Junior A: Les Tigres croient en leurs chances

Dans le camp des Tigres de Campbellton, le défenseur Frédéric Castonguay et le gardien Isaak Pelletier sont tous deux convaincus que la série va s’éterniser jusqu’à au moins six matchs, si ce n’est pas sept.

«Il y a beaucoup de vitesse des deux côtés et offensivement. Même si le Blizzard a un premier trio plus explosif, je dirais que ça se compare, analyse Castonguay. Nous avons peut-être plus de profondeur dans les autres trios.»

Castonguay, qui a gravité autour de l’équipe lors des séries éliminatoires du printemps dernier, estime que les Tigres peuvent encore une fois légitimement aspirer à une participation à la finale.

«C’est vrai que l’équipe de l’an dernier était construite autour d’un Big Four défensif avec Pierre-Luc Lurette, Francis Thibeault, Brendan Bornstein et Pier-Olivier Michaud, mais ces gars-là ont été très bien remplacés. Et comparativement à l’an dernier, les Tigres jouent un peu plus offensifs», révèle le hockeyeur d’Atholville.

«Contre le Blizzard, il s’agira de garder les choses simples et de ne pas se compliquer la vie. De cette façon, on va éviter les revirements. Il faudra surtout s’assurer de mettre la rondelle dans le territoire ennemi et mettre de la pression sur leurs défenseurs, particulièrement sur Evan White. Celui-là, il faudra lui enlever le maximum d’espace possible pour faire des jeux», mentionne Castonguay.

Isaac Pelletier est lui aussi d’avis que la série va s’éterniser.

«Tous les matchs en saison ont été serrés et ça peut donc aller d’un bord comme de l’autre, note le portier originaire de Saint-Quentin. Je crois que nous avons plus de profondeur qu’eux en attaque, bien que leur premier trio est dangereux avec Brock McLeod, Tristan Gagnon et Chrystopher Collin.»

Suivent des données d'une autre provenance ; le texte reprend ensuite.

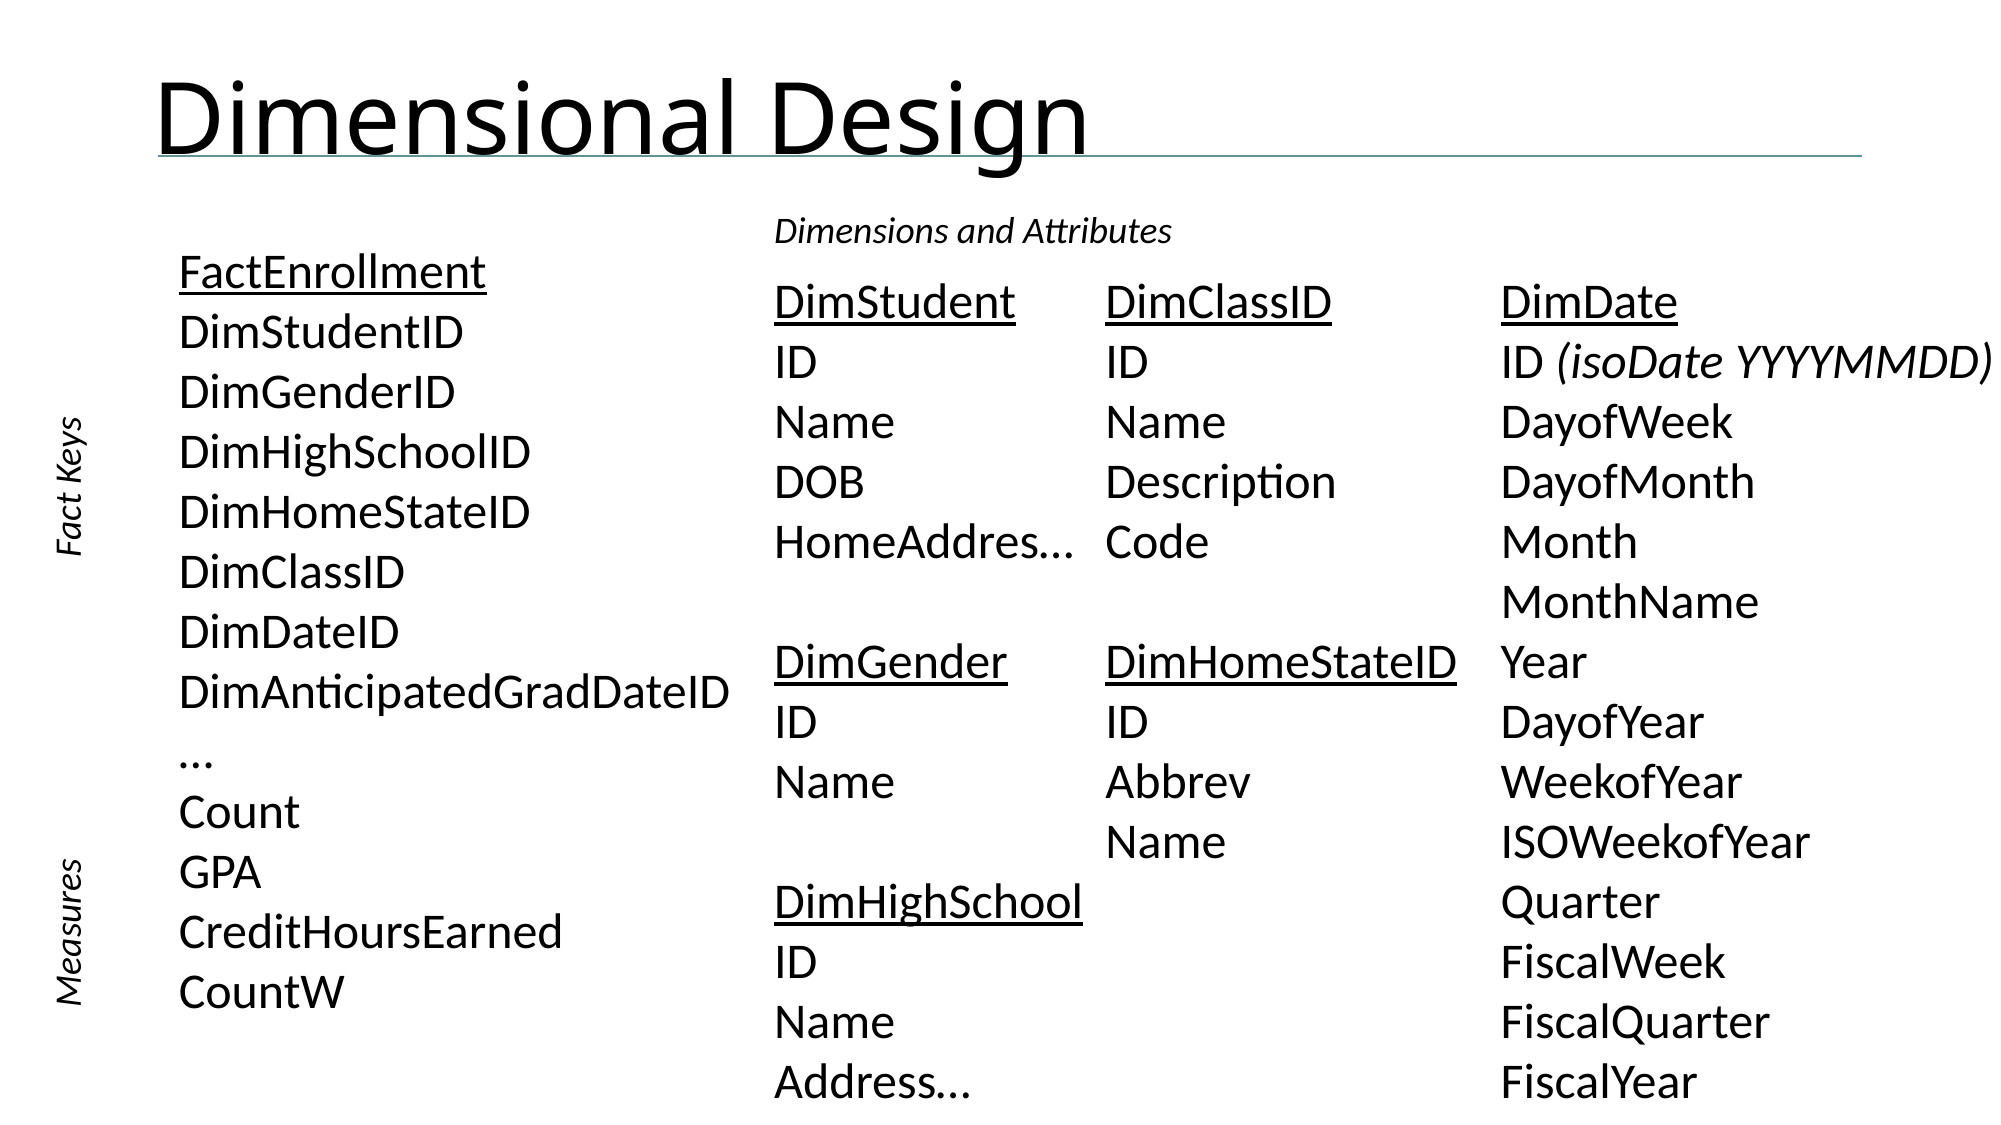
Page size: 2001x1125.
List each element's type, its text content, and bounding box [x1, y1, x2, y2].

title Dimensional Design [137, 59, 1863, 184]
text_box Dimensions and Attributes [759, 198, 1863, 259]
text_box DimStudent ID Name DOB HomeAddres… DimGender ID Name DimHighSchool ID Name Address… [759, 261, 1199, 1125]
text_box Measures Fact Keys [35, 261, 112, 1022]
text_box DimClassID ID Name Description Code DimHomeStateID ID Abbrev Name [1199, 261, 1485, 937]
text_box DimDate ID (isoDate YYYYMMDD) DayofWeek DayofMonth Month MonthName Year DayofYear WeekofYear ISOWeekofYear Quarter FiscalWeek FiscalQuarter FiscalYear [1485, 261, 2000, 1125]
text_box FactEnrollment DimStudentID DimGenderID DimHighSchoolID DimHomeStateID DimClassID DimDateID DimAnticipatedGradDateID … Count GPA CreditHoursEarned CountW [164, 231, 800, 1026]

«Ils ont aussi deux bons défenseurs offensifs avec White et Tristan Mercure, poursuit-il. Ça leur permet d’avoir un très bon avantage numérique et il faudra que nous soyons disciplinés. Disciplinés et intenses tout en tirant profit de notre vitesse.»

Et qu’en est-il de l’intimidante foule du Centre Jean-Daigle? Comment composer contre celle-ci?

«C’est sûr que ça les aide, mais ça peut aussi jouer en notre faveur. Les gars peuvent s’en servir pour se motiver à mieux jouer encore. J’ai confiance. Nous avons tellement de bons leaders dans cette équipe. Et nous avons des joueurs de 20 ans comme Pascal Valcourt, William Basque et Charles-William Gagné qui sont très déterminés à terminer leur carrière junior sur une bonne note», complète Pelletier, qui dit s’attendre à voir une foule de 1700 spectateurs pour le deuxième match de la série, dimanche, au Centre civique Memorial.